* [Data items]:
______
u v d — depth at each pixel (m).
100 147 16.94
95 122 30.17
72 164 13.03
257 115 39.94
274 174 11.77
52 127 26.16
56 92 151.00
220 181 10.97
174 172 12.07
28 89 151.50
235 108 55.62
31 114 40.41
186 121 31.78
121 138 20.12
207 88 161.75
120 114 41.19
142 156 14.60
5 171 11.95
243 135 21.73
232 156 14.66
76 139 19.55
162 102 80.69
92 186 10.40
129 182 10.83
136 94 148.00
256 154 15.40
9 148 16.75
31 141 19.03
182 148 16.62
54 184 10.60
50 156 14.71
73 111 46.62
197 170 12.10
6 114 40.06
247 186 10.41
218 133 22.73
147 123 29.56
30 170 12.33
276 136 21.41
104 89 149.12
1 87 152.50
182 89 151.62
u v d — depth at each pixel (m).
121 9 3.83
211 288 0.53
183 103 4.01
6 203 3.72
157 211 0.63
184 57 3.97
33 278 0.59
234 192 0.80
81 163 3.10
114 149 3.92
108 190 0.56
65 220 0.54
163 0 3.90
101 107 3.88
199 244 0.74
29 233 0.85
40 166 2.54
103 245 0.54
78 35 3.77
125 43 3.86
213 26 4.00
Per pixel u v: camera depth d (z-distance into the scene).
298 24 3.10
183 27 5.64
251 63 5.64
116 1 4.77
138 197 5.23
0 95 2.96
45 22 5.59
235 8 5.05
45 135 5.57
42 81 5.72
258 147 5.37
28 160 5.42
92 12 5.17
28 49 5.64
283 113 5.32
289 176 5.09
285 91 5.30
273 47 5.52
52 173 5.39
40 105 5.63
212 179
______
What you return must be an exact retyping of the lines above starting at the line with "211 288 0.53" and ending at the line with "213 26 4.00", and nothing besides.

* [Written answer]:
211 288 0.53
183 103 4.01
6 203 3.72
157 211 0.63
184 57 3.97
33 278 0.59
234 192 0.80
81 163 3.10
114 149 3.92
108 190 0.56
65 220 0.54
163 0 3.90
101 107 3.88
199 244 0.74
29 233 0.85
40 166 2.54
103 245 0.54
78 35 3.77
125 43 3.86
213 26 4.00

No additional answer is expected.